Adrian led me to the elevators, a little smirk hovering over his lips. “Yes, and he’s also the only one who knows who the real owner of this hotel is.”

“Who’s that?” At Adrian’s single arched brow, I stared at him in disbelief. “You? No way.”

The elevator doors opened and we went inside. He swiped a card in the slot and then pressed the button for the Towers.

“You’ve heard of people selling their souls for money,” he said in a conversational tone. “Sometimes, that really happens. Take the former owner of this hotel. He sold his soul to a demon decades ago, but then like they all do, came to regret it.”

“You don’t say?” I muttered, still trying to take this in.

“I told you that when I stopped believing all the lies demons had told me, I turned to drugs to ease my guilt over what I’d done. That’s when I met Trent. He was also hitting the chemicals because his time was almost up. We got to talking, and when he told me who he owed his debt to, I told him I’d fix the problem.” He paused to give me a sardonic smile. “Trent was my first stab at redemption.”

“But you can’t kill demons. Only Archons, other demons or one of the three hallowed weapons can. So how did you fix it?”

Adrian shrugged. “I made sure that the demon who was coming to collect his soul got killed. As you said, I couldn’t kill him myself, but I made it worth another demon’s while to take him out for me. Then I came back and told Trent that he was free. He was so grateful, he started the paperwork to sign his hotel over to me. Took a few years since we had to make it look like an overseas corporation bought it so Demetrius and other demons wouldn’t find out and ruin it as a safe space for me.”

I was still having a hard time believing this, not that it was the craziest thing I’d heard tonight, let alone ever. “And you actually let him give you this hotel?”

Adrian laughed outright, coinciding with the elevator doors opening. “Of course. For one, Trent said that he was done with money because of what it had driven him to do. For another—” the grin he flashed me was wicked “—I really liked this place.”

He led me over to a set of doors marked Historic Suite with a comment of “The Presidential Suite is already occupied.”

“Then I insist on going home,” I replied flippantly.

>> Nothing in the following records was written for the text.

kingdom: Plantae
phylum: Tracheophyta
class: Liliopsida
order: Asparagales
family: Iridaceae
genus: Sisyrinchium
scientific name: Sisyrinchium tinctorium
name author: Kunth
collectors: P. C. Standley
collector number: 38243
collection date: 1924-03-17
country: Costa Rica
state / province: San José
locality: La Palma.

Then I didn’t say anything at all as Adrian opened the doors and I got my first glimpse of the room, or rooms to be more accurate.

The first room looked like a foyer on extravagant steroids, and it opened into a full dining room with crystal stemware that would’ve sent my mother running over in rapture, if she were still alive to see it. After that was a living room with a wall-to-wall Oriental rug, a fireplace and furniture that looked too expensive to actually sit on.